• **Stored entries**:
* * *
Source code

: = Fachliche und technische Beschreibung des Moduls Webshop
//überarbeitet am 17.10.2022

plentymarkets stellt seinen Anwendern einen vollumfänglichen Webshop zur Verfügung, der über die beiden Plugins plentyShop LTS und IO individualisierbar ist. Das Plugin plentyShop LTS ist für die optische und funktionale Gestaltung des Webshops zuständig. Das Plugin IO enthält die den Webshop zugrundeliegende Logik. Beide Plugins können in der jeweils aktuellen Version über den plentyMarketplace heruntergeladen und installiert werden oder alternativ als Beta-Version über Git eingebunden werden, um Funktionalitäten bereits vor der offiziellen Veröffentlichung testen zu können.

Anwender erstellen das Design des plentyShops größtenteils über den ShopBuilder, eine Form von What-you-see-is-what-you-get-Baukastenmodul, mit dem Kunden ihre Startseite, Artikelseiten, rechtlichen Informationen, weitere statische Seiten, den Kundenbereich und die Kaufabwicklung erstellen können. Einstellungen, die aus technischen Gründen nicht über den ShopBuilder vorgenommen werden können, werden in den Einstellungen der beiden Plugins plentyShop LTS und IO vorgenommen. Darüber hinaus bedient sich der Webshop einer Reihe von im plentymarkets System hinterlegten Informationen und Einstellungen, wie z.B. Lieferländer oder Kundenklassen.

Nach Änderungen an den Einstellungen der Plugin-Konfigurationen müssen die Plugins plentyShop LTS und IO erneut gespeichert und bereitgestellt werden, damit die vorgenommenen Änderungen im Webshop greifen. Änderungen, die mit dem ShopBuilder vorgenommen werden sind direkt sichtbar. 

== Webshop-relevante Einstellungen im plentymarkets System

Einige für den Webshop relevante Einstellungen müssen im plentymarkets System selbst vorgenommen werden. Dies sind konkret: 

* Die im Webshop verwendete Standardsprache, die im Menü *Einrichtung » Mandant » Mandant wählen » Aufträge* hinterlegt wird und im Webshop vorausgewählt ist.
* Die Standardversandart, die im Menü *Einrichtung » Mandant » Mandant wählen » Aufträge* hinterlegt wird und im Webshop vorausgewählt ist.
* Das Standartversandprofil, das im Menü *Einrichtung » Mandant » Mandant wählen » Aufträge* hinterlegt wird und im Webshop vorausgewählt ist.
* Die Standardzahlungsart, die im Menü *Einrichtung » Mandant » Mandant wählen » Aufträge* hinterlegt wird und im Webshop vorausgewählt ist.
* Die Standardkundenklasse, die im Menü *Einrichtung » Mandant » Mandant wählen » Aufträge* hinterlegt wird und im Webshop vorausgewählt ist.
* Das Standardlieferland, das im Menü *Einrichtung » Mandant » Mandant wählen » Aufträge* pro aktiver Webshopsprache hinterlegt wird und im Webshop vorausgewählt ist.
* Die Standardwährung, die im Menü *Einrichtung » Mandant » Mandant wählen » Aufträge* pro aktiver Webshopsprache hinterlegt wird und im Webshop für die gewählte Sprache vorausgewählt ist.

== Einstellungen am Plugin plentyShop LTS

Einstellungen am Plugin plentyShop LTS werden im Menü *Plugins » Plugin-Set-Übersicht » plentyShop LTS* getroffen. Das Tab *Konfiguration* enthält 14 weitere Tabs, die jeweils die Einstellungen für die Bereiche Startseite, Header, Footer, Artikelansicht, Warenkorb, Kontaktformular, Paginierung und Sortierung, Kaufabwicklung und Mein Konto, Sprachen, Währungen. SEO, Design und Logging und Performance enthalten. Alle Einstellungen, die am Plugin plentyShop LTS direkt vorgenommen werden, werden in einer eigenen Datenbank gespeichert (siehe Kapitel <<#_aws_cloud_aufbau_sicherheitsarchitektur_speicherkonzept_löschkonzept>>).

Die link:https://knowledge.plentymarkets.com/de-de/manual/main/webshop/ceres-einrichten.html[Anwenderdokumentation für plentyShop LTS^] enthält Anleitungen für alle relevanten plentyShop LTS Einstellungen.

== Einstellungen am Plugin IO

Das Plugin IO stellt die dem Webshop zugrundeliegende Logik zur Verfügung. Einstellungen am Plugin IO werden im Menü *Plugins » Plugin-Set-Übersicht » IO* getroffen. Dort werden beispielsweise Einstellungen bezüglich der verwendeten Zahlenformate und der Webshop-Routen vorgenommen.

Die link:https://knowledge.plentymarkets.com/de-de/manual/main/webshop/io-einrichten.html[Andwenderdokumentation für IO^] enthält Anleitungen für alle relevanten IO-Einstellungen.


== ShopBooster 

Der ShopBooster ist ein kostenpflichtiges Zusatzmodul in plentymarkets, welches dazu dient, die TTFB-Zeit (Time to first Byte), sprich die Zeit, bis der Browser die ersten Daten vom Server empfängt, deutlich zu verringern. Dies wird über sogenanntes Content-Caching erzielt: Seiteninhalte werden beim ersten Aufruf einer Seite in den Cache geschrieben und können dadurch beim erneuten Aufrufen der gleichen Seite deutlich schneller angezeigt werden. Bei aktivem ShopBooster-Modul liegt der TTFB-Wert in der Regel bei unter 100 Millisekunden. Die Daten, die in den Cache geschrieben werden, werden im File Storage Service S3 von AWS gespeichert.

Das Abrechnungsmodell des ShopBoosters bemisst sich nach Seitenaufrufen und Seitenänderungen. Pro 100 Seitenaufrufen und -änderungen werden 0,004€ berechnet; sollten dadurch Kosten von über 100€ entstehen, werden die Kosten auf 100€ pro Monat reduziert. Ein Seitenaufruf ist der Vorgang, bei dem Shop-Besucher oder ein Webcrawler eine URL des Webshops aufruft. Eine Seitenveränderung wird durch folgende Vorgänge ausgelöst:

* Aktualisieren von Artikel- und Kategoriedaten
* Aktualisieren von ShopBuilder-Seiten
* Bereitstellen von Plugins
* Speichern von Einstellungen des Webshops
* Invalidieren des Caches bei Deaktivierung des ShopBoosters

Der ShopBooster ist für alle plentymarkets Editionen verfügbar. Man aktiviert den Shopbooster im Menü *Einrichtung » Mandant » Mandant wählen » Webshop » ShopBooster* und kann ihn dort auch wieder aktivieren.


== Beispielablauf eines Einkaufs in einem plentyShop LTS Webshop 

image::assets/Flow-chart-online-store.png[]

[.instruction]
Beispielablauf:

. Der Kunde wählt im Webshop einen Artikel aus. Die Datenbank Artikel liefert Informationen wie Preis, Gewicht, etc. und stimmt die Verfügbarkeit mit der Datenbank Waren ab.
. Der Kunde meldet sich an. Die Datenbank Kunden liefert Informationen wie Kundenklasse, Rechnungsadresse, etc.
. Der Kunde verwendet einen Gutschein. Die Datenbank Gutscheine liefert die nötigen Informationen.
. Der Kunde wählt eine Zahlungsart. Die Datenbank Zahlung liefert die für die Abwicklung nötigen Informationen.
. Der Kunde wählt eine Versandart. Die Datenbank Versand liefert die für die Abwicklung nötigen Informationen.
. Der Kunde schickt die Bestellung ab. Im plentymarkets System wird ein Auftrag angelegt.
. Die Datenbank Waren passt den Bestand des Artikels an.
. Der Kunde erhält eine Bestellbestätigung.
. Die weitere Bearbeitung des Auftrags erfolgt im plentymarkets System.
* * *
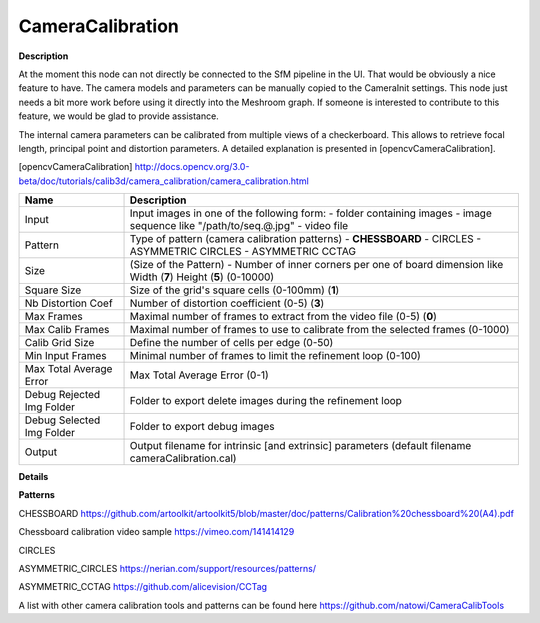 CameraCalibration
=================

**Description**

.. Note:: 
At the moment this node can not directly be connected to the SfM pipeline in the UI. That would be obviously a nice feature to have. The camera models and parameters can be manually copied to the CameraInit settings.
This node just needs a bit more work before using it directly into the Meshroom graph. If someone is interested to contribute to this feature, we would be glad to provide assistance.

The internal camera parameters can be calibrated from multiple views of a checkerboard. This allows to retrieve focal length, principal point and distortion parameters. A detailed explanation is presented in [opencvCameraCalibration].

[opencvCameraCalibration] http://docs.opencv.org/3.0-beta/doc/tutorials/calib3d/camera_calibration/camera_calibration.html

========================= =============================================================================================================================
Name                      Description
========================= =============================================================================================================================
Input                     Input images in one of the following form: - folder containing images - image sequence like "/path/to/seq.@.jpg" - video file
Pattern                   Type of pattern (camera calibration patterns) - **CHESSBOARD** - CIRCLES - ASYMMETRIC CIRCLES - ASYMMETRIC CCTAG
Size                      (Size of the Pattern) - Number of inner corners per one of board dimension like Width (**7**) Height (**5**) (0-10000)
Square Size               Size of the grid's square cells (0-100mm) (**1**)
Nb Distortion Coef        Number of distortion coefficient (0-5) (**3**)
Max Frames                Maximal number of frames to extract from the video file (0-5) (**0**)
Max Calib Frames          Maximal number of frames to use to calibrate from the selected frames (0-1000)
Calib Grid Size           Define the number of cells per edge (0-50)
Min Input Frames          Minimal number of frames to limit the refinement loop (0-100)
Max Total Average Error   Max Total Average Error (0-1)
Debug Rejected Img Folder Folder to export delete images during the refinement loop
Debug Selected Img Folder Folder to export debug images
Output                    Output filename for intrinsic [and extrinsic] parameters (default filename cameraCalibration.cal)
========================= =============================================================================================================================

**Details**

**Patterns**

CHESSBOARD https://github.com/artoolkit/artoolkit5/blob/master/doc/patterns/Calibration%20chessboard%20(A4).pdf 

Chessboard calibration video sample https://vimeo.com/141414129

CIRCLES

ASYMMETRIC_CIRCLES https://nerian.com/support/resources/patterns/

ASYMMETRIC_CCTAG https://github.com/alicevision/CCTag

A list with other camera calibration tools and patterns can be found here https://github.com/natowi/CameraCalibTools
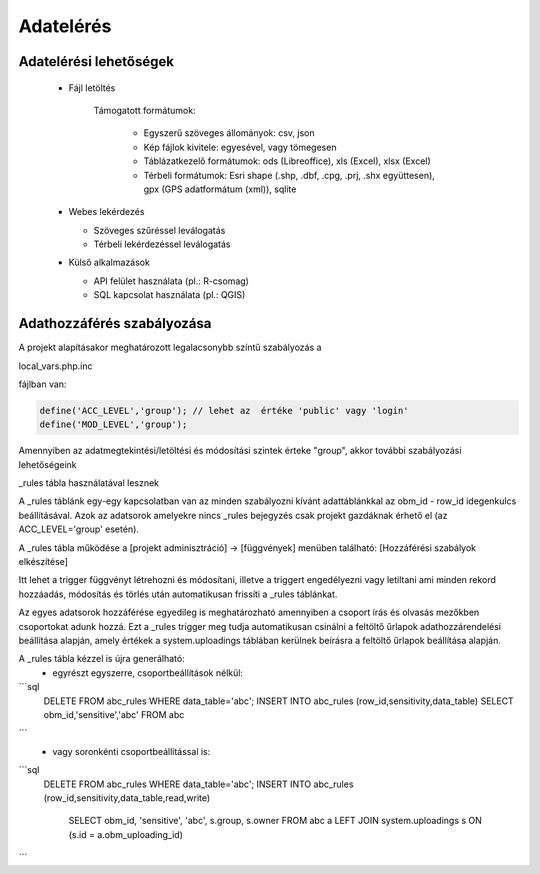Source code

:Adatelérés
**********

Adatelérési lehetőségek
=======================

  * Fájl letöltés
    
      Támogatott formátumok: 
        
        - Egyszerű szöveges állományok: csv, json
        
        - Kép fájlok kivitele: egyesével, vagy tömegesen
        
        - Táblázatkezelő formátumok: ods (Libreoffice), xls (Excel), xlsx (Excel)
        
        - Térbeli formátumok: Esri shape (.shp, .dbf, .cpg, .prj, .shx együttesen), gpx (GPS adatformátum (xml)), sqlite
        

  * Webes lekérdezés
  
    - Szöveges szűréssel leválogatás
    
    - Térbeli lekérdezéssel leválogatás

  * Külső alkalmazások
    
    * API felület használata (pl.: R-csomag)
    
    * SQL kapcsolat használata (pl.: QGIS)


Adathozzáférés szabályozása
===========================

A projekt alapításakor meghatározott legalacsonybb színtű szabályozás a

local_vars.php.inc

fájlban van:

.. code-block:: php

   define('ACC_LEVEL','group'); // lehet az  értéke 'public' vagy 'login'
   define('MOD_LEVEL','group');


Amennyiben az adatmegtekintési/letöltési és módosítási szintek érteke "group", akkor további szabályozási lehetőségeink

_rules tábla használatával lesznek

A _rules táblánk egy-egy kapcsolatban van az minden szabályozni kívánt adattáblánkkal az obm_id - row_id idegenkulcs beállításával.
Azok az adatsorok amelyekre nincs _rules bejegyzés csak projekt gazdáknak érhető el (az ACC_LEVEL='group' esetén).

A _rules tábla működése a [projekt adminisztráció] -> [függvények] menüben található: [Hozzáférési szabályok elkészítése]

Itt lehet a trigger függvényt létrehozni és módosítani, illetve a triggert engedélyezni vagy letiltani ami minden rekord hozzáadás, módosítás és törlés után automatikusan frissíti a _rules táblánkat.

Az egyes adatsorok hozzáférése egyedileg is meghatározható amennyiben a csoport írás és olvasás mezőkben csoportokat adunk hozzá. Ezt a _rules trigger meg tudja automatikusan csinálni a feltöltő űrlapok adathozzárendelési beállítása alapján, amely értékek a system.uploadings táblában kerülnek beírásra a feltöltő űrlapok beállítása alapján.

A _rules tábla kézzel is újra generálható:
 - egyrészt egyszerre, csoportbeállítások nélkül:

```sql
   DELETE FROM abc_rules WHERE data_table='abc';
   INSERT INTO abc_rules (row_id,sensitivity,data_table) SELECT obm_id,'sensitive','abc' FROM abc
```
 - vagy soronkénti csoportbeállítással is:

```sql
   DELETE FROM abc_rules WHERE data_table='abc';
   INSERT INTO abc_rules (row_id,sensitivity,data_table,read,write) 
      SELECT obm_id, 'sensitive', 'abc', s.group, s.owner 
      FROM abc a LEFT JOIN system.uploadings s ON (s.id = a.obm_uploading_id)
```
* * *
• **WHAT THE EXERCISE ASKS**: Above are records; repeat only the lines starting at the line with "erhält eine Bestellbestätigung." and ending at the line with "im plentymarkets System.", exactly as they appear, both included.

• **RESPONSE**:
. Der Kunde erhält eine Bestellbestätigung.
. Die weitere Bearbeitung des Auftrags erfolgt im plentymarkets System.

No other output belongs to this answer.